[Requirement]: Substitute "Луцьку" for "Рівному" in the material, starting at the line containing "o regulatorio que" and ending at the line containing "ЧИТАТИ ДАЛІ", and give those lines with everything else unchanged. Leave the pictures out of the answer.

Records from a collection

%%

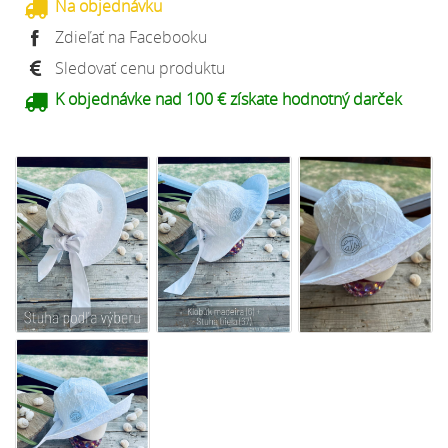
Na objednávku
Zdieľať na Facebooku
Sledovať cenu produktu
K objednávke nad 100 € získate hodnotný darček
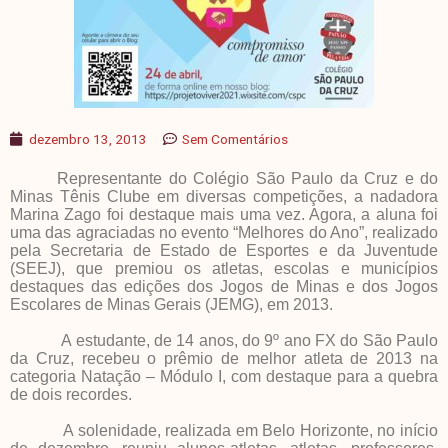
dezembro 13, 2013
Sem Comentários
Representante do Colégio São Paulo da Cruz e do
Minas Tênis Clube em diversas competições, a nadadora
Marina Zago foi destaque mais uma vez. Agora, a aluna foi
uma das agraciadas no evento “Melhores do Ano”, realizado
pela Secretaria de Estado de Esportes e da Juventude
(SEEJ), que premiou os atletas, escolas e municípios
destaques das edições dos Jogos de Minas e dos Jogos
Escolares de Minas Gerais (JEMG), em 2013.
A estudante, de 14 anos, do 9º ano FX do São Paulo
da Cruz, recebeu o prêmio de melhor atleta de 2013 na
categoria Natação – Módulo I, com destaque para a quebra
de dois recordes.
A solenidade, realizada em Belo Horizonte, no início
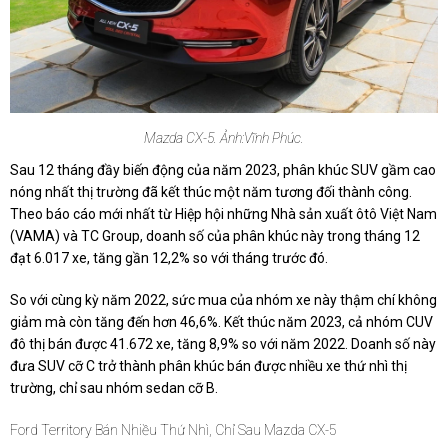
Mazda CX-5. Ảnh:Vĩnh Phúc.
Sau 12 tháng đầy biến động của năm 2023, phân khúc SUV gầm cao
nóng nhất thị trường đã kết thúc một năm tương đối thành công.
Theo báo cáo mới nhất từ Hiệp hội những Nhà sản xuất ôtô Việt Nam
(VAMA) và TC Group, doanh số của phân khúc này trong tháng 12
đạt 6.017 xe, tăng gần 12,2% so với tháng trước đó.
So với cùng kỳ năm 2022, sức mua của nhóm xe này thậm chí không
giảm mà còn tăng đến hơn 46,6%. Kết thúc năm 2023, cả nhóm CUV
đô thị bán được 41.672 xe, tăng 8,9% so với năm 2022. Doanh số này
đưa SUV cỡ C trở thành phân khúc bán được nhiều xe thứ nhì thị
trường, chỉ sau nhóm sedan cỡ B.
Ford Territory Bán Nhiều Thứ Nhì, Chỉ Sau Mazda CX-5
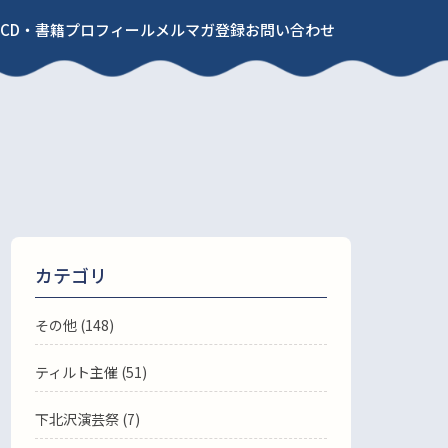
CD・書籍
プロフィール
メルマガ登録
お問い合わせ
カテゴリ
その他 (148)
ティルト主催 (51)
下北沢演芸祭 (7)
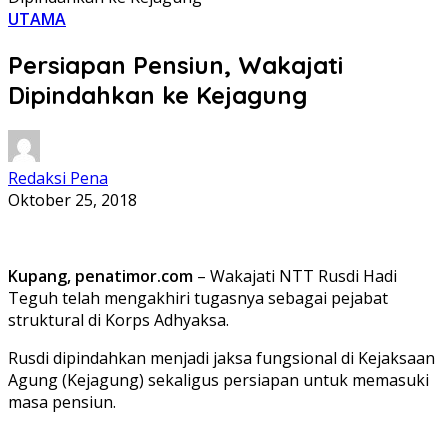
UTAMA
Persiapan Pensiun, Wakajati
Dipindahkan ke Kejagung
Redaksi Pena
Oktober 25, 2018
Kupang, penatimor.com
– Wakajati NTT Rusdi Hadi
Teguh telah mengakhiri tugasnya sebagai pejabat
struktural di Korps Adhyaksa.
Rusdi dipindahkan menjadi jaksa fungsional di Kejaksaan
Agung (Kejagung) sekaligus persiapan untuk memasuki
masa pensiun.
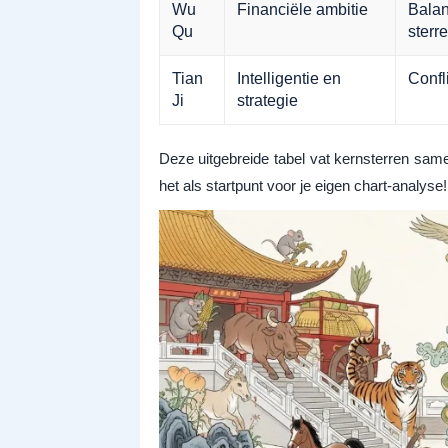
Wu
Financiële ambitie
Balan
Qu
sterr
Tian
Intelligentie en
Confl
Ji
strategie
Deze uitgebreide tabel vat kernsterren same
het als startpunt voor je eigen chart-analyse!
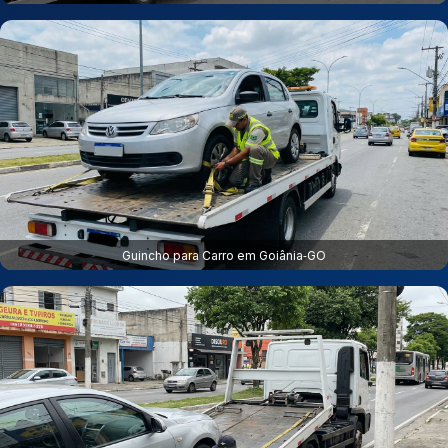
Guincho para Carro em Goiânia‑GO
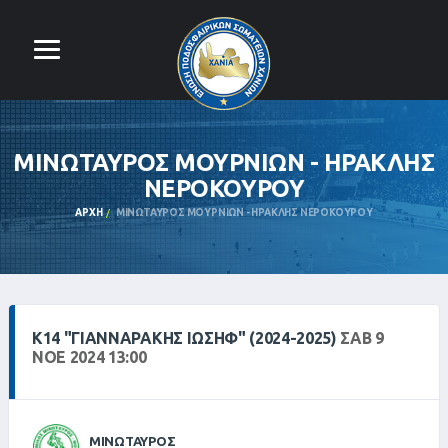
ΜΙΝΩΤΑΥΡΟΣ ΜΟΥΡΝΙΩΝ - ΗΡΑΚΛΗΣ
ΝΕΡΟΚΟΥΡΟΥ
ΑΡΧΉ
ΜΙΝΩΤΑΥΡΟΣ ΜΟΥΡΝΙΩΝ - ΗΡΑΚΛΗΣ ΝΕΡΟΚΟΥΡΟΥ
Κ14 "ΓΙΑΝΝΑΡΆΚΗΣ ΙΩΣΉΦ" (2024-2025)
ΣΑΒ 9
ΝΟΕ 2024 13:00
ΜΙΝΩΤΑΥΡΟΣ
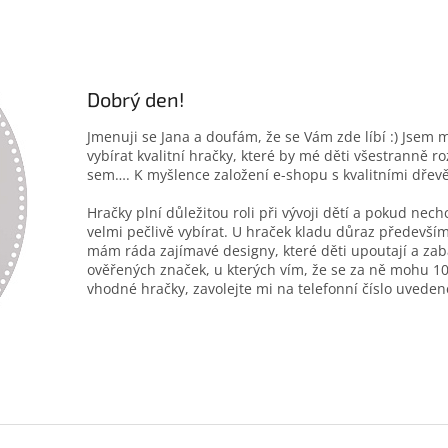
Dobrý den!
Jmenuji se Jana a doufám, že se Vám zde líbí :) Jsem 
vybírat kvalitní hračky, které by mé děti všestranně r
sem…. K myšlence založení e-shopu s kvalitními dřev
Hračky plní důležitou roli při vývoji dětí a pokud nec
velmi pečlivě vybírat. U hraček kladu důraz především
mám ráda zajímavé designy, které děti upoutají a zab
ověřených značek, u kterých vím, že se za ně mohu 10
vhodné hračky, zavolejte mi na telefonní číslo uveden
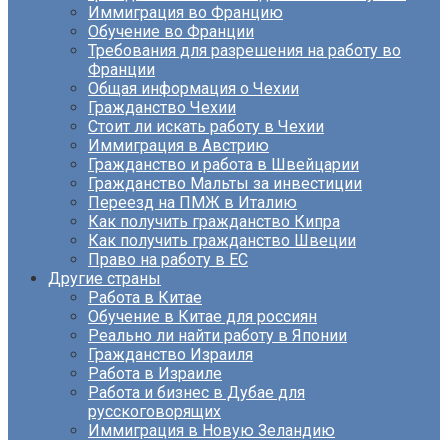
Иммиграция во Францию
Обучение во Франции
Требования для разрешения на работу во
Франции
Общая информация о Чехии
Гражданство Чехии
Стоит ли искать работу в Чехии
Иммиграция в Австрию
Гражданство и работа в Швейцарии
Гражданство Мальты за инвестиции
Переезд на ПМЖ в Италию
Как получить гражданство Кипра
Как получить гражданство Швеции
Право на работу в ЕС
Другие страны
Работа в Китае
Обучение в Китае для россиян
Реально ли найти работу в Японии
Гражданство Израиля
Работа в Израиле
Работа и бизнес в Дубае для
русскоговорящих
Иммиграция в Новую Зеландию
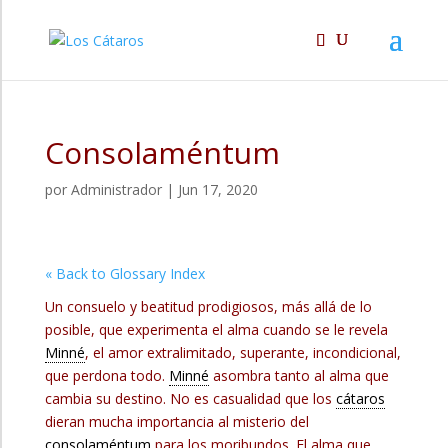
Consolaméntum
por
Administrador
|
Jun 17, 2020
« Back to Glossary Index
Un consuelo y beatitud prodigiosos, más allá de lo
posible, que experimenta el alma cuando se le revela
Minné
, el amor extralimitado, superante, incondicional,
que perdona todo.
Minné
asombra tanto al alma que
cambia su destino. No es casualidad que los
cátaros
dieran mucha importancia al misterio del
consolaméntum
para los moribundos. El alma que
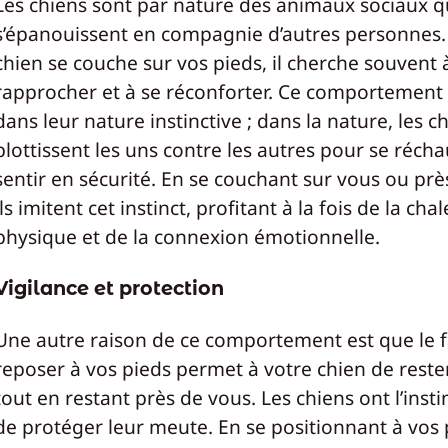
Les chiens sont par nature des animaux sociaux q
s’épanouissent en compagnie d’autres personnes.
chien se couche sur vos pieds, il cherche souvent 
rapprocher et à se réconforter. Ce comportement 
dans leur nature instinctive ; dans la nature, les c
blottissent les uns contre les autres pour se récha
sentir en sécurité. En se couchant sur vous ou prè
ils imitent cet instinct, profitant à la fois de la cha
physique et de la connexion émotionnelle.
Vigilance et protection
Une autre raison de ce comportement est que le f
reposer à vos pieds permet à votre chien de rester
tout en restant près de vous. Les chiens ont l’insti
de protéger leur meute. En se positionnant à vos p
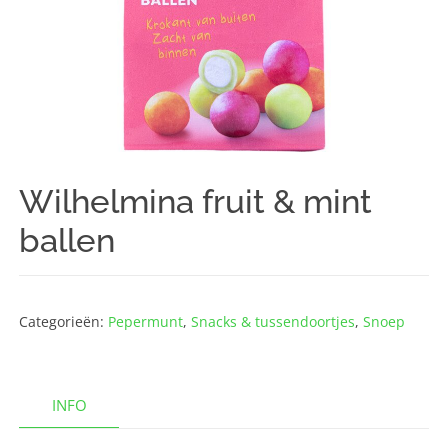
Wilhelmina fruit & mint
ballen
Categorieën:
Pepermunt
,
Snacks & tussendoortjes
,
Snoep
INFO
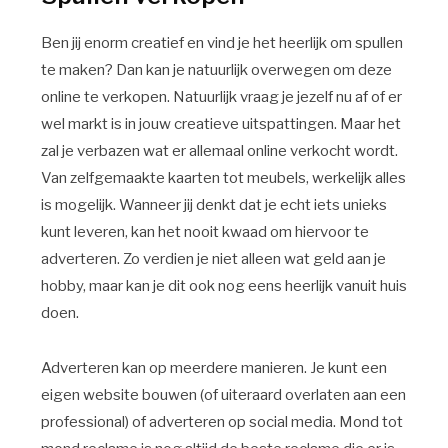
Ben jij enorm creatief en vind je het heerlijk om spullen
te maken? Dan kan je natuurlijk overwegen om deze
online te verkopen. Natuurlijk vraag je jezelf nu af of er
wel markt is in jouw creatieve uitspattingen. Maar het
zal je verbazen wat er allemaal online verkocht wordt.
Van zelfgemaakte kaarten tot meubels, werkelijk alles
is mogelijk. Wanneer jij denkt dat je echt iets unieks
kunt leveren, kan het nooit kwaad om hiervoor te
adverteren. Zo verdien je niet alleen wat geld aan je
hobby, maar kan je dit ook nog eens heerlijk vanuit huis
doen.
Adverteren kan op meerdere manieren. Je kunt een
eigen website bouwen (of uiteraard overlaten aan een
professional) of adverteren op social media. Mond tot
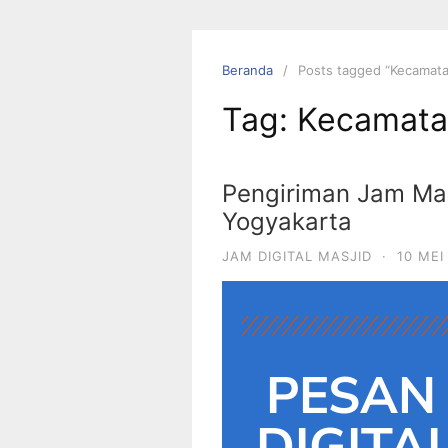
Beranda
Posts tagged “Kecamat
Tag:
Kecamata
Pengiriman Jam Masj
Yogyakarta
JAM DIGITAL MASJID
·
10 MEI
PESAN 
DIGITA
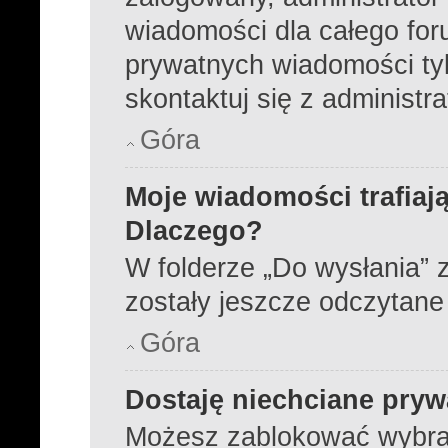
wiadomości dla całego for
prywatnych wiadomości tyl
skontaktuj się z administr
Góra
Moje wiadomości trafiają
Dlaczego?
W folderze „Do wysłania” z
zostały jeszcze odczytane
Góra
Dostaję niechciane pry
Możesz zablokować wybra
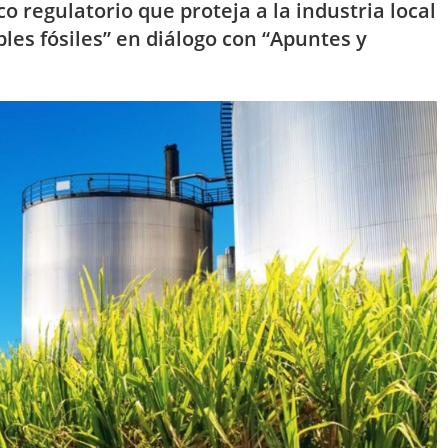
o regulatorio que proteja a la industria local
les fósiles” en diálogo con “Apuntes y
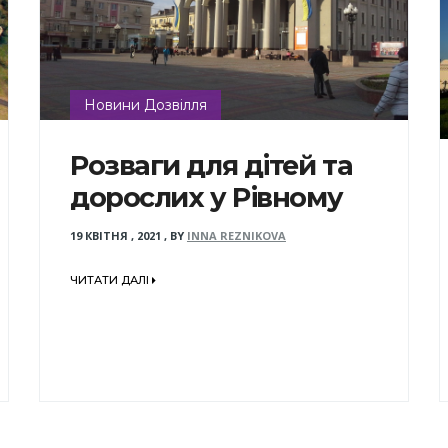
Новини Дозвілля
Розваги для дітей та
дорослих у Рівному
19 КВІТНЯ , 2021
,
BY
INNA REZNIKOVA
ЧИТАТИ ДАЛІ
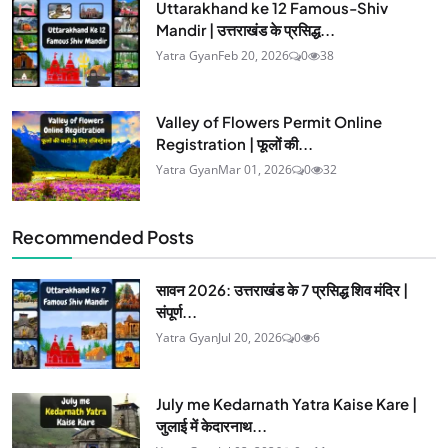
Uttarakhand ke 12 Famous-Shiv
Mandir | उत्तराखंड के प्रसिद्ध...
Yatra Gyan
Feb 20, 2026
0
38
Valley of Flowers Permit Online
Registration | फूलों की...
Yatra Gyan
Mar 01, 2026
0
32
Recommended Posts
सावन 2026: उत्तराखंड के 7 प्रसिद्ध शिव मंदिर |
संपूर्ण...
Yatra Gyan
Jul 20, 2026
0
6
July me Kedarnath Yatra Kaise Kare |
जुलाई में केदारनाथ...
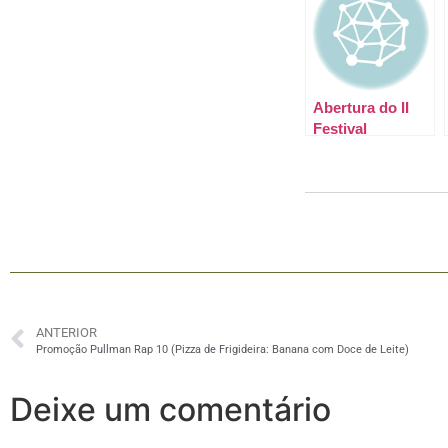
Abertura do II
Festival
Gastronômico
de Garanhuns
ANTERIOR
Promoção Pullman Rap 10 (Pizza de Frigideira: Banana com Doce de Leite)
Deixe um comentário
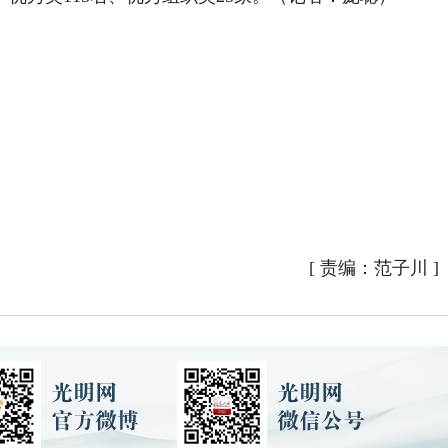
[
责编：范子川
]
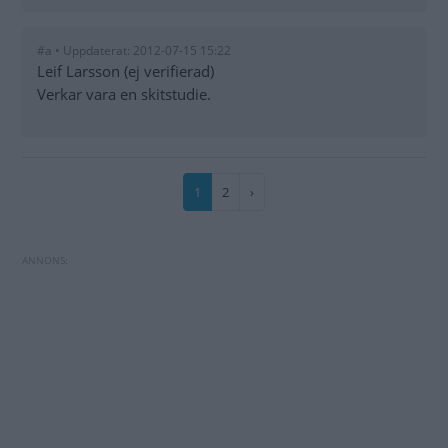
#a • Uppdaterat: 2012-07-15 15:22
Leif Larsson (ej verifierad)
Verkar vara en skitstudie.
Paginering
Nuvarande
1
Sida
2
Nästa
›
sida
sida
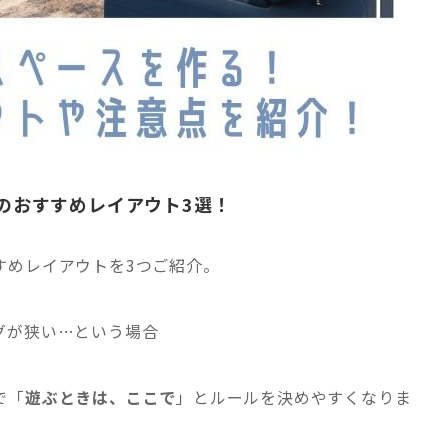
のおすすめレイアウト3選！
すめレイアウトを3つご紹介。
グが狭い…という場合
で「
遊ぶときは、ここで
」とルールを決めやすくなりま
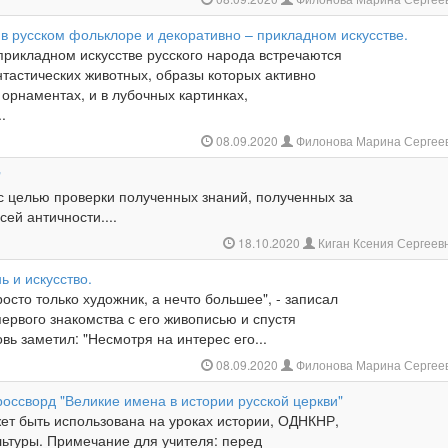
в русском фольклоре и декоративно – прикладном искусстве.
прикладном искусстве русского народа встречаются
тастических животных, образы которых активно
 орнаментах, и в лубочных картинках,
.
08.09.2020
Филонова Марина Сергее
"
с целью проверки полученных знаний, полученных за
сей античности....
18.10.2020
Киган Ксения Сергеев
ь и искусство.
осто только художник, а нечто большее", - записал
ервого знакомства с его живописью и спустя
овь заметил: "Несмотря на интерес его...
08.09.2020
Филонова Марина Сергее
оссворд "Великие имена в истории русской церкви"
ет быть использована на уроках истории, ОДНКНР,
льтуры. Примечание для учителя: перед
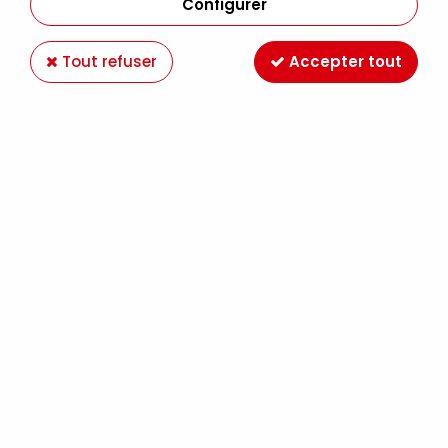
Configurer
Tout refuser
Accepter tout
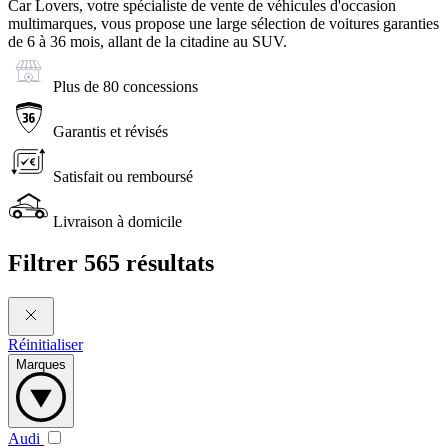
Car Lovers, votre spécialiste de vente de véhicules d'occasion
multimarques, vous propose une large sélection de voitures garanties
de 6 à 36 mois, allant de la citadine au SUV.
Plus de 80 concessions
Garantis et révisés
Satisfait ou remboursé
Livraison à domicile
Filtrer
565 résultats
Réinitialiser
Marques
Audi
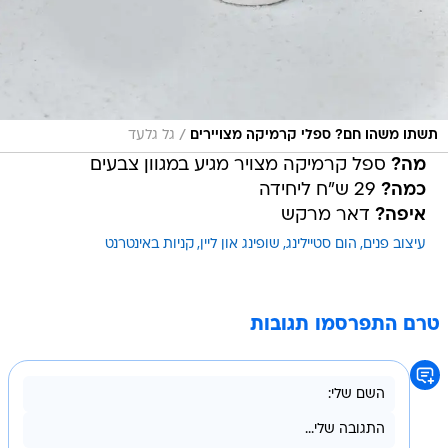
/
תשתו משהו חם? ספלי קרמיקה מצויירים
גל גלעד
מה?
ספל קרמיקה מצויר מגיע במגוון צבעים
כמה?
29 ש"ח ליחידה
איפה?
דאר מרקש
עיצוב פנים
הום סטיילינג
שופינג און ליין
קניות באינטרנט
טרם התפרסמו תגובות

%%

[Your response]:
o regulatorio que proteja a la industria local
les fósiles” en diálogo con “Apuntes y
Новини Дозвілля
Розваги для дітей та
дорослих у Луцьку
19 КВІТНЯ , 2021
,
BY
INNA REZNIKOVA
ЧИТАТИ ДАЛІ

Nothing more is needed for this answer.